Former Works and Housing Minister, Babatunde Fashola, has advocated for the review of tenancy laws in states to make it mandatory for landlords to collect rents on a monthly basis.
Fashola made this call during the launch of his book titled “Nigerian Public Discourse: The Interplay of Empirical Evidence and Hyperbole” in Lagos.
Fashola highlighted the issue of housing surplus in rural areas and the subsequent housing deficit in cities, which forces people to rent houses.
He expressed concern over the practice of tenants paying rents for three years or more in advance, stating that it places a significant burden on tenants.
The former minister suggested that the collection of rents for extended periods should be discouraged.

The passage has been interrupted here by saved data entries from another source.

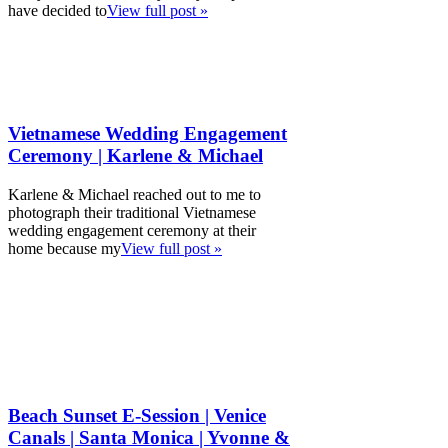
have decided to
View full post »
Vietnamese Wedding Engagement
Ceremony | Karlene & Michael
Karlene & Michael reached out to me to
photograph their traditional Vietnamese
wedding engagement ceremony at their
home because my
View full post »
Beach Sunset E-Session | Venice
Canals | Santa Monica | Yvonne &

He proposed reducing the rent payment period from three years to one year or even six months, aligning it with the monthly income cycle of individuals.
Fashola emphasized the importance of data in effective planning and decision-making.
He described data as the most valuable currency in the world, which cannot be printed by any central bank.
Accurate data, according to Fashola, is crucial for determining the country’s population, water and food requirements, and other basic needs.
At the book launch, a panel of experts discussed the significance of data in development.
They agreed that data should form the basis for policies and decisions that would positively impact the people.
The event was attended by notable personalities, including Presidential Chief of Staff Femi Gbajabiamila, former All Progressives Congress (APC) Interim National Chairman Chief Bisi Akande, and Lagos Deputy Governor Obafemi Hamzat.
The book launch also featured a review of the book by Opeyemi Agbaje, an author and academic.